Justice STEVENS joins this opinion.
. Post Conviction Relief Act, 42 Pa.C.S. §§ 9541-9546.
. Given that appellant's circumstances arise from his self-representation, the FCDO had more incentive than usual to create delay in this case. And so, the FCDO requested five extensions of time to brief the appeal, and also requested permission to exceed the then-70-page briefing limitation. Both requests were granted (at a time when the Court was less attuned to the FCDO’s obstructionist agenda in capital cases). Despite the narrow universe of properly available claims, the FCDO then abused the Court with a brief of 98 pages, raising 14 claims, some of which include sub-claims. The Court should be mindful not to tolerate these sorts of abuses in the future.

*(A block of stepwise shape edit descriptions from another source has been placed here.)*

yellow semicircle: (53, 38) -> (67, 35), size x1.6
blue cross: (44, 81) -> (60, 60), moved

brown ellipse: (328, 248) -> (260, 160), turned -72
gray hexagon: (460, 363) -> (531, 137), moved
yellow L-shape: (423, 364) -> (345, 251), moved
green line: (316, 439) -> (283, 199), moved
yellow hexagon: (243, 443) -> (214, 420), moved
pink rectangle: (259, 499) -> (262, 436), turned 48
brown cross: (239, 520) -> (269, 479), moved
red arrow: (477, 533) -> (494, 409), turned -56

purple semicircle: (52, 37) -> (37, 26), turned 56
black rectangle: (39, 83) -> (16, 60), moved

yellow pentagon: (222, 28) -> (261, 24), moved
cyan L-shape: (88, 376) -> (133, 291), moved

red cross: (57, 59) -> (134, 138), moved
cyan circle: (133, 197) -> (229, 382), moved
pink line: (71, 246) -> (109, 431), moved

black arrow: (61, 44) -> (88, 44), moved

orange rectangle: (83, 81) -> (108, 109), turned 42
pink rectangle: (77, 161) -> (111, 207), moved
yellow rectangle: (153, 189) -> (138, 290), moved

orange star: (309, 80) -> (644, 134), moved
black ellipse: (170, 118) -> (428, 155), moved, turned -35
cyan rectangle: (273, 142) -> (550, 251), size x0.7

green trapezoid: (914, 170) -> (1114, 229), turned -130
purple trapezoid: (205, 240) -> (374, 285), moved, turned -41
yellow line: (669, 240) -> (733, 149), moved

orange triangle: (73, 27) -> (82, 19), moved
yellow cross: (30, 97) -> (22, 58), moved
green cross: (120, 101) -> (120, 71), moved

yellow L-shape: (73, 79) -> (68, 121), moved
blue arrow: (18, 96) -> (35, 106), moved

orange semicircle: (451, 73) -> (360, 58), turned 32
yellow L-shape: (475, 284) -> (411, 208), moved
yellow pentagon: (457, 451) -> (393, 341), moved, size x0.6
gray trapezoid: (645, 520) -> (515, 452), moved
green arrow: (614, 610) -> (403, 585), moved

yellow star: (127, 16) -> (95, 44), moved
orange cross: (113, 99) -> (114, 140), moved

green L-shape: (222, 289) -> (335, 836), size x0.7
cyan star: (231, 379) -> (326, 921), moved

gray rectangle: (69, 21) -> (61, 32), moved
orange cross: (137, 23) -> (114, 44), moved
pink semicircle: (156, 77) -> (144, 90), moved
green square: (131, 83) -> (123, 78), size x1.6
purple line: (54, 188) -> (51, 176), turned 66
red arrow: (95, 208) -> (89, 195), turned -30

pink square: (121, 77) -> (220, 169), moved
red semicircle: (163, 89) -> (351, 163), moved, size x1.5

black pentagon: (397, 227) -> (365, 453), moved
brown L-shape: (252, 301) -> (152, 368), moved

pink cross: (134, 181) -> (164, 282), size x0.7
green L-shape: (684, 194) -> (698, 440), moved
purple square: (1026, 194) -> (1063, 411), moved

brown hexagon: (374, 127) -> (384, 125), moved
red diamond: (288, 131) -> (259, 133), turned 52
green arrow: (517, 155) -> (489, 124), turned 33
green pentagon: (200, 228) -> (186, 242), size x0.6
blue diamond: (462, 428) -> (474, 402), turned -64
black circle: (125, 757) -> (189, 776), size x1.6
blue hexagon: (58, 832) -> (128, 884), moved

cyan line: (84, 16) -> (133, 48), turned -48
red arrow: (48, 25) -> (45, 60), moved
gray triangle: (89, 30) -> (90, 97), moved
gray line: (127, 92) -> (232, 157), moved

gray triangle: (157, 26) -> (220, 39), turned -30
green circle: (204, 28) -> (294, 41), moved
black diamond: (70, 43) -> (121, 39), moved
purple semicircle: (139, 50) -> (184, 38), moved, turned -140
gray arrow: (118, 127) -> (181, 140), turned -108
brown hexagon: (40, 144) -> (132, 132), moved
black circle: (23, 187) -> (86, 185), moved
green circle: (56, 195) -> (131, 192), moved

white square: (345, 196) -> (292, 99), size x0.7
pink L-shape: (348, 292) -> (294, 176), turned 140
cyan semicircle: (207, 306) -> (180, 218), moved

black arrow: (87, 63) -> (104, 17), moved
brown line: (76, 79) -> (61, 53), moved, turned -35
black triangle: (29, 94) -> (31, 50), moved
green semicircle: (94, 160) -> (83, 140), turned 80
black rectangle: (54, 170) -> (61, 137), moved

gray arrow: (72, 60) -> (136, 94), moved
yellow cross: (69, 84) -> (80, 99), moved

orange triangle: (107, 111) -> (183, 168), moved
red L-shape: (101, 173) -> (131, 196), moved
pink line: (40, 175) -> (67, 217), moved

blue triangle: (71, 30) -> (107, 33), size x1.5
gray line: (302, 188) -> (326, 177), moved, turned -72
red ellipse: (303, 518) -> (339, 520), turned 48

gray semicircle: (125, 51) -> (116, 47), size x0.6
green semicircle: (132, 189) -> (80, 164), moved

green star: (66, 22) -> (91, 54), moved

. Dr. Dudley has predictably testified on behalf of FCDO-represented capital defendants in numerous other capital cases, including Bomar, 104 A.3d at 1219; Commonwealth v. Baumhammers, — Pa. -, 92 A.3d 708, 718 (2014); Commonwealth v. Fears, — Pa. -, 86 A.3d 795, 813 (2014); Commonwealth v. Sepulveda, 618 Pa. 262, 55 A.3d 1108, 1120 (2012); and Commonwealth v. Banks, 612 Pa. 56, 29 A.3d 1129, 1135-37 (2011), cert. de*776nied, - U.S. -, 133 S.Ct. 100, 184 L.Ed.2d 233 (2012).